An investigation into the sourcing and accuracy of news stories by a freelance journalist at a leading Internet news site concluded that the existence of dozens of people quoted in the articles could not be confirmed.
Wired News, which publishes some articles from Wired magazine, paid for the review of stories by one of its frequent contributors, Michelle Delio, 37, of New York City. It disclosed results late Monday.
The review determined that dozens of people cited in articles by Delio primarily during the past 18 months could not be located. Many of the people who were cited as sources and who could not be located had common names and occupations and were reported to be living in large metropolitan regions.
Wired News’ editor in chief, Evan Hansen, confirmed those conclusions earlier Monday. “I wouldn’t dispute any of that,” he said.
[Just weeks ago, the Web site of Technology Review magazine retracted two articles by Delio, and an investigation found significant problems with more of Delio’s pieces for the site. A third magazine, InfoWorld, removed some quotes from Delio stories after it could not confirm the existence of the sources.]
[Late Monday, Wired News said on its site that it “is not retracting any of these stories. Rather, we are appending notes to the stories, indicating what we have been unable to confirm about them and editing them, as noted, where appropriate. By keeping these stories posted and clearly marked, we hope that our readers can help identify any sources whom we cannot track down….Wired News will continue to review the remaining Delio stories in its archive and post notes and report findings as appropriate.]
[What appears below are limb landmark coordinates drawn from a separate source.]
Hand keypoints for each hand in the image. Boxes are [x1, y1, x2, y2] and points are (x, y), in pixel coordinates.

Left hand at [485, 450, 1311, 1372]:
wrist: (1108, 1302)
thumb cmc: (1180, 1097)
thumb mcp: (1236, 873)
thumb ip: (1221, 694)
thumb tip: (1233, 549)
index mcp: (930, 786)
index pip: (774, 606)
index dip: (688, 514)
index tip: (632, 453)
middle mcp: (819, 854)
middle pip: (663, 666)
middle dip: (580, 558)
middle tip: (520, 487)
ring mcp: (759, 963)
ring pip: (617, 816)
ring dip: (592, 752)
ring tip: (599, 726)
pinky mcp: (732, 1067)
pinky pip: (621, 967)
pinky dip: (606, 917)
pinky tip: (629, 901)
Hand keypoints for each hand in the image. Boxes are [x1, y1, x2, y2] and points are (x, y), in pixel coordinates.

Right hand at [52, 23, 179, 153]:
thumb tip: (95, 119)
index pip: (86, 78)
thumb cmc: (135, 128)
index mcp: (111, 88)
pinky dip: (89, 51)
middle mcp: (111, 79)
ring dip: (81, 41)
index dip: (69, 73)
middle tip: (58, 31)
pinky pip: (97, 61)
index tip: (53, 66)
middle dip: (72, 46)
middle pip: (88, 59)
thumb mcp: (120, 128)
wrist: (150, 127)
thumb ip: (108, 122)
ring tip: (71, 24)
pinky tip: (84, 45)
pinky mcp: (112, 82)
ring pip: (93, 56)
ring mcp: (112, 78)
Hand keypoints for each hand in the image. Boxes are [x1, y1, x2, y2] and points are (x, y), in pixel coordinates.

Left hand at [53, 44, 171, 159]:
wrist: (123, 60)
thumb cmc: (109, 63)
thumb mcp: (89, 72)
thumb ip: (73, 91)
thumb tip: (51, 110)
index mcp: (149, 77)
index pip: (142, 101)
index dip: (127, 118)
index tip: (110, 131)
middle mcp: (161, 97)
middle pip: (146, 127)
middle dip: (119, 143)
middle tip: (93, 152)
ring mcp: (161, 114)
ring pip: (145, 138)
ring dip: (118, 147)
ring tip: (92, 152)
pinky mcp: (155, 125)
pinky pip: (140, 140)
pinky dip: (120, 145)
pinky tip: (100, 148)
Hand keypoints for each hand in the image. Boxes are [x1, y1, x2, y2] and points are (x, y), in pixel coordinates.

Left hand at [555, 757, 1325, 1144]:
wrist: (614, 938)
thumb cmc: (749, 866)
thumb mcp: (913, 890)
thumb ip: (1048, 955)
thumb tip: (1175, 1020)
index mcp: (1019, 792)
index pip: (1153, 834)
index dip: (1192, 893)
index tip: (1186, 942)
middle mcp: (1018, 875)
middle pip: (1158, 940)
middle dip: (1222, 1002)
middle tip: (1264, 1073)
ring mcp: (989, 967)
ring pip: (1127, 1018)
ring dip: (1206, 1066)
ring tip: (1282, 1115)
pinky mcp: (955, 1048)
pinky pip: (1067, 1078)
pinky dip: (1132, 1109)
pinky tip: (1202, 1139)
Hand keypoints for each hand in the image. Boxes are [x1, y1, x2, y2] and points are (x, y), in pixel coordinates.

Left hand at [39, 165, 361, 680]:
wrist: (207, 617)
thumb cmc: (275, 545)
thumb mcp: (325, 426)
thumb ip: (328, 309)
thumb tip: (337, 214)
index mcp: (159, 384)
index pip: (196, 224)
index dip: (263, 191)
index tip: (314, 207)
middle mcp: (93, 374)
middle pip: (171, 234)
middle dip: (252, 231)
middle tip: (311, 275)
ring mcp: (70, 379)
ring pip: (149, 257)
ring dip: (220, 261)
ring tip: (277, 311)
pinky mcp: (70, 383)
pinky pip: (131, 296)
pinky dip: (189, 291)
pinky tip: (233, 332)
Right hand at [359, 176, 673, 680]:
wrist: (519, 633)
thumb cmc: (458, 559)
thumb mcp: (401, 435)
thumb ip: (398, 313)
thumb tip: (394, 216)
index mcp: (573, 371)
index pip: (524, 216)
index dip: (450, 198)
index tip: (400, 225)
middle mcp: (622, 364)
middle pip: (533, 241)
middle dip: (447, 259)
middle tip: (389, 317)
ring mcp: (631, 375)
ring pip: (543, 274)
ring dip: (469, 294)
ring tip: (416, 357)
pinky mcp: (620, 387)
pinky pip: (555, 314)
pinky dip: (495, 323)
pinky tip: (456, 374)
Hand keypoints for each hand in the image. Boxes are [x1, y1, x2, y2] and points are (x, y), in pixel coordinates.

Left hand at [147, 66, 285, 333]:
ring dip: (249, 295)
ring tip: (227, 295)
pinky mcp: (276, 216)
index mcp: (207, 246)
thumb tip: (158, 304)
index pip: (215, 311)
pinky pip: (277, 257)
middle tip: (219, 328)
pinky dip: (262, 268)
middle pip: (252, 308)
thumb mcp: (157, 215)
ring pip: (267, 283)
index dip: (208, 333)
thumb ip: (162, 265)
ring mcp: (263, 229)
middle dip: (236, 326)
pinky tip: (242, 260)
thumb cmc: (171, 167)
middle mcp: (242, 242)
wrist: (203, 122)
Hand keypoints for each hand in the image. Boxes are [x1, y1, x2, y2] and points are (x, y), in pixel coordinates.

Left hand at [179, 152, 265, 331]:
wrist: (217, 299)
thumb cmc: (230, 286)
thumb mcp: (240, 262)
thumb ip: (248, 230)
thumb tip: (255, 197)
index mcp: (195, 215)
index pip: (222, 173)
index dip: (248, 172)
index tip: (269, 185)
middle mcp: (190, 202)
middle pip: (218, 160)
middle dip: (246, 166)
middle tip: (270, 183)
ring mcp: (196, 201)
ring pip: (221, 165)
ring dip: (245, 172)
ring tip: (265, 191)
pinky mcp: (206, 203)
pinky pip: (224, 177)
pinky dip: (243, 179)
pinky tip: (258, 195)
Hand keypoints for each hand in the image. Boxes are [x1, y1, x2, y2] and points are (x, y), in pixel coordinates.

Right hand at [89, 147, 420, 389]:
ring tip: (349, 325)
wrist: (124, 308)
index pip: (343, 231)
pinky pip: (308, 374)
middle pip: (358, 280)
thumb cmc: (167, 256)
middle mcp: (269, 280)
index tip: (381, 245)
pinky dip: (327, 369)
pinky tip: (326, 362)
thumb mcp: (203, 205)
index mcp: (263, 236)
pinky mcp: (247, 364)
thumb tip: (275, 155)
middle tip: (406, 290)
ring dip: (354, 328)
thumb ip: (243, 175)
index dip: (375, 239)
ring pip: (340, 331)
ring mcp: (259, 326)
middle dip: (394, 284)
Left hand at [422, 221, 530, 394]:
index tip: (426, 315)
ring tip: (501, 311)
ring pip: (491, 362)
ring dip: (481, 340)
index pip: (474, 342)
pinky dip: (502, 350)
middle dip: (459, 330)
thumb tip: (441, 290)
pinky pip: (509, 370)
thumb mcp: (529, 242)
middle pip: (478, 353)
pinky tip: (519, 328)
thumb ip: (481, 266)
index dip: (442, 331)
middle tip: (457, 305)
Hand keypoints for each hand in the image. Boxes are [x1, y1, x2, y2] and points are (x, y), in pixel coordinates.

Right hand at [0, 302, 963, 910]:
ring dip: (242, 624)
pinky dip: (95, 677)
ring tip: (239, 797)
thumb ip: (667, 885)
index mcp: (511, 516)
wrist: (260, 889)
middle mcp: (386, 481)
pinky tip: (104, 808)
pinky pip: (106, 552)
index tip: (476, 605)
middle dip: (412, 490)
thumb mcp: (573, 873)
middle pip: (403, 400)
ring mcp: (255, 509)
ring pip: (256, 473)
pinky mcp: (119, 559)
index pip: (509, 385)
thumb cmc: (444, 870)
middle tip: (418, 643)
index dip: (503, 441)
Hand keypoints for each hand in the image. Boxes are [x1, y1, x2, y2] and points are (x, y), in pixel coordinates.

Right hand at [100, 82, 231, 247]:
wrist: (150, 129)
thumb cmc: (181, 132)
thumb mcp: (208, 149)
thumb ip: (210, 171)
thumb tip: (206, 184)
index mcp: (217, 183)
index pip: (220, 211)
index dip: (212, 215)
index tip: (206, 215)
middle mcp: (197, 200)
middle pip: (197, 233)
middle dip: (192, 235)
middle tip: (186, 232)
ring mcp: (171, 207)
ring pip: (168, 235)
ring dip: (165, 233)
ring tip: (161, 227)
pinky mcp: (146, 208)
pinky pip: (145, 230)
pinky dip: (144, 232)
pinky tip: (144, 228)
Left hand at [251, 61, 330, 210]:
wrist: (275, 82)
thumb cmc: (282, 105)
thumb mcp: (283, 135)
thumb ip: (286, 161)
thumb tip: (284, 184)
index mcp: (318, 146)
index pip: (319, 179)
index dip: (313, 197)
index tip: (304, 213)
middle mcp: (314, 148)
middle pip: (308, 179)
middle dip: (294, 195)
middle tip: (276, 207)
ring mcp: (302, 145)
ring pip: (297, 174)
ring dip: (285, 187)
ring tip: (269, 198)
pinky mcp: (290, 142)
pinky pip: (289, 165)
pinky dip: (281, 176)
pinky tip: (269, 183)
Delio did not respond immediately Monday to a telephone call or e-mail from The Associated Press. She has said previously she never made up sources.
In a private e-mail Delio sent to Wired News executives last month and obtained by The Associated Press, she said she wanted to “present my side of this sad saga.”
“I don’t understand why my credibility and career is now hanging solely on finding minor sources that contributed color quotes to stories I filed months and years ago,” she wrote. Delio said that among hundreds of articles she wrote for the organization, there “isn’t one story that contains fabricated news.”
Wired News and Wired Magazine are separately owned and do not share office space or staff, but Wired News publishes Wired Magazine’s content online.
The review for Wired News was carried out by Adam Penenberg, a Wired News columnist who teaches journalism at New York University. Penenberg exposed fabricated articles in The New Republic by Stephen Glass in 1998 while Penenberg was a writer for Forbes.com. Glass was fired.